## [Exercise materials]

________

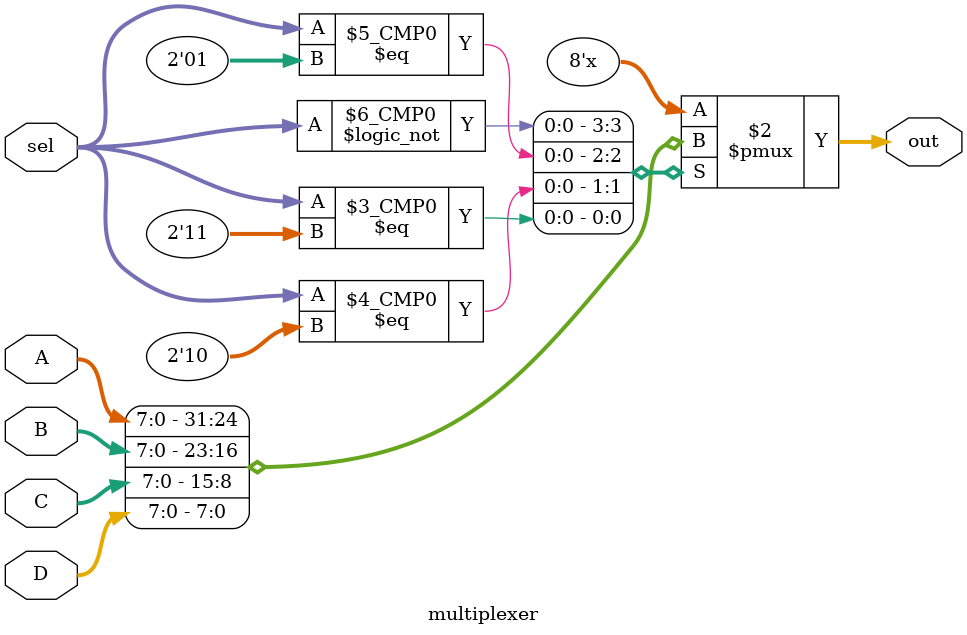
<source format=v>
module multiplexer(
    input [7:0] A, B, C, D,
    input [1:0] sel,
    output reg [7:0] out
);
    always @(*) begin
        case (sel)
            2'b00: out = A;
            2'b01: out = B;
            2'b10: out = C;
            2'b11: out = D;
            default: out = 8'b00000000; // fallback in case of invalid sel
        endcase
    end
endmodule

</source>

________

## [Aim of the task]
The output should consist of the records above, reproduced exactly, without pictures.

## [The answer]
<source format=v>
module multiplexer(
    input [7:0] A, B, C, D,
    input [1:0] sel,
    output reg [7:0] out
);
    always @(*) begin
        case (sel)
            2'b00: out = A;
            2'b01: out = B;
            2'b10: out = C;
            2'b11: out = D;
            default: out = 8'b00000000; // fallback in case of invalid sel
        endcase
    end
endmodule

</source>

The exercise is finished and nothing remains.